Coordinated by Enric Berenguer and Clara Garí
Thursdays, March 25, April 29, May 27, at 7:30 pm.

Art today initiates a series of debates and practices that go beyond what we might call its more immediate reality. The philosopher, thinker, therapist, and educated all concern themselves with it. Yet, what relation does art have with what is said about it and what is done with it? It is a debatable issue, but that is precisely what it is about: that is, it is about a necessary conversation and everything that that produces. Some people (not necessarily the art critic) when we speak about art it is because we find in art a symptom. Symptom here is meant in the Freudian sense: not the sickness itself nor its manifestation, but rather its simultaneous interpretation and treatment. As a symptom, art interprets and treats something. It does this in a way that forms someone's specific response at a point of impossibility. Yet the positive thing is that it is a response that does not pretend to resolve anything. And, paradoxically, as a response, it is already a form of treatment. That is why the poor treatment of a symptom—namely, something done to someone—in the end rarely cures. What remains undisputed is that SymptomArt is someone's response. That this response means something to others justifies the fact that a museum can be a place for the cure we search for—without, however, knowing a cure for what, or even if it is simply the insatiable desire to look that is one of the speaking subject's illnesses. Yet there are many other incurable illnesses that might find some cure there or at least look for it.
SymptomArt brings together those concerned with art from the point of view of the symptom: symptom of civilization, response to horror or barbarism, interpretation, formulation of a desire, or a form of pleasure. It also fights against the consequences of madness, of that madness that sustains the individual against the collapse of his/her world or of that of the world itself, of everyone.

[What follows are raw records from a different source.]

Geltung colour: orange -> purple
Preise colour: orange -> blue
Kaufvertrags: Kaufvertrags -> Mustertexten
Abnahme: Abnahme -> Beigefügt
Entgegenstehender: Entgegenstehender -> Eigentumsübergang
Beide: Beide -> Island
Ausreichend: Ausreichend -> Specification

Enric Berenguer is a psychoanalyst
Clara Garí is an artist


Programme

THURSDAY MARCH 25, AT 7.30 pm.
Reality and simulations in the digital era

Matrix, a mass product, reconsiders a "classic" from western thinking: the possible illusory character of sensible reality, the real world as a construct, and the limits between thought and reality. During this first session of the interdisciplinary forum Symptomart, the "Matrix products" (feature films, animation shorts and games) will serve as pretext for reflection: from the myth of the platonic cave to Baudrillard's simulacra, including Lewis Carrol, Freud, Lacan and Wittgenstein.

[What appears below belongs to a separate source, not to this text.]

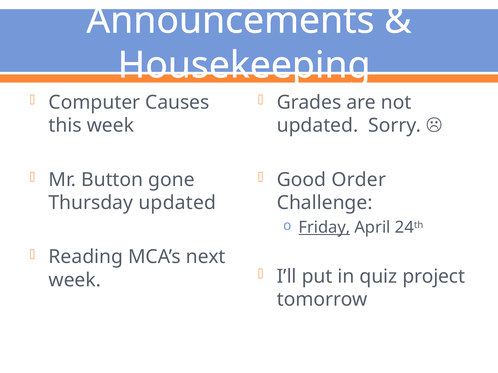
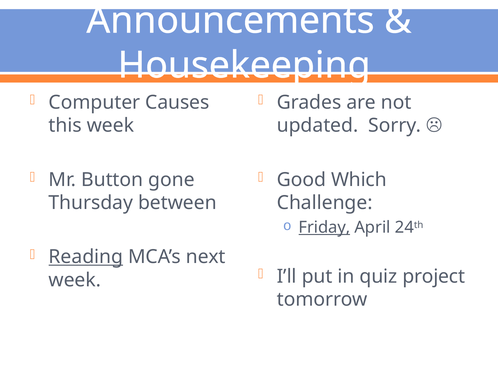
Order: Order -> Which
Thursday updated: updated -> between
Reading underline: none -> present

THURSDAY APRIL 29, AT 7.30 pm.
Matrix (II): The machine's perversion

In relation to the films by the Wachowsky brothers, in our last meeting we examined above all the "paranoid" aspect of the film; that is to say the construction of a world of total meaning, a universe in which the lack of meaning with which human beings should confront their lives is responded to with the certainty that there is nothing that can escape a total script in which the most minimum detail is already known and nothing is left to chance. This observation is put in relation with what Zizek, referring to Badiou, considered a passion that has dominated the twentieth century in various modalities: the desperate search for the real, as if this was the only thing that could guarantee the existence of meaning that would not slip away.

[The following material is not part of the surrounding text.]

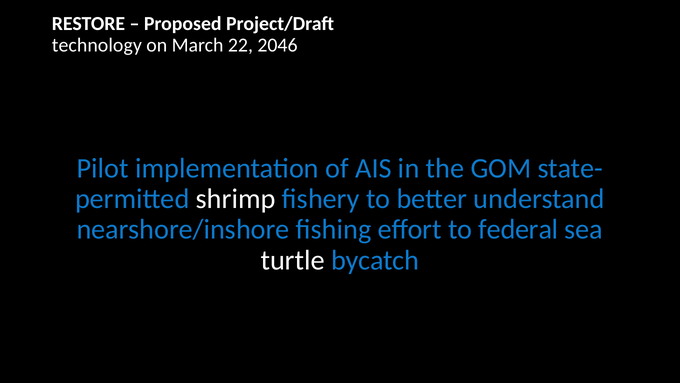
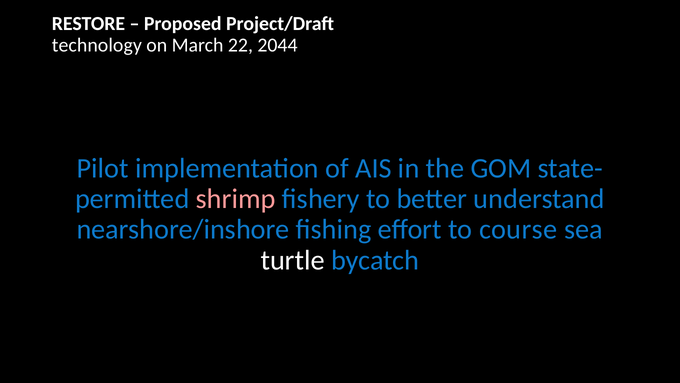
2046: 2046 -> 2044
shrimp colour: white -> pink
federal: federal -> course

In this second meeting we will focus on a different aspect related to another element of what we may call the "Matrix myth," referring precisely to the other meaning in the series' title—that is, the matrix as uterus, not as an inert cybernetic structure but all the contrary. In effect, it is an enigmatic element of the film that human beings are, to say it one way or another, "desired" by the rebellious machines in their status as embryos from which these machines extract their energy. The explicit explanation that the film offers, in which this energy is not given any special qualification, has a certain weakness. As there exist other more efficient providers of energy—namely, the nuclear—why would it still be necessary to that end to still have live beings and, more precisely, humans? This paradox is one we will attempt to examine through the Lacanian notion of pleasure. Zizek has recourse to the notion of perversion in order to explain this second aspect of the myth and at the same time to show the limits of its treatment in the film. For our part, we will go further and search for the profound reasons for the impact of these images in which machines seem to act like sublime pedophiles, taking pleasure in the human body reduced to an embryonic condition. Yet, isn't it true that sexual abuse against children is—just as other crimes of which they are the object (it is spoken, for example, of street children kidnappings related to the sale of organs)—a particularly significant symptom of our epoch? And this not because the abuses in question are new but because of the banalization through which they pass and their properly industrial dimension as they remain in a capitalist machinery of systematic exploitation that, for example, shatters the life substance of thousands of young bodies confined in ad-hoc tourist paradises.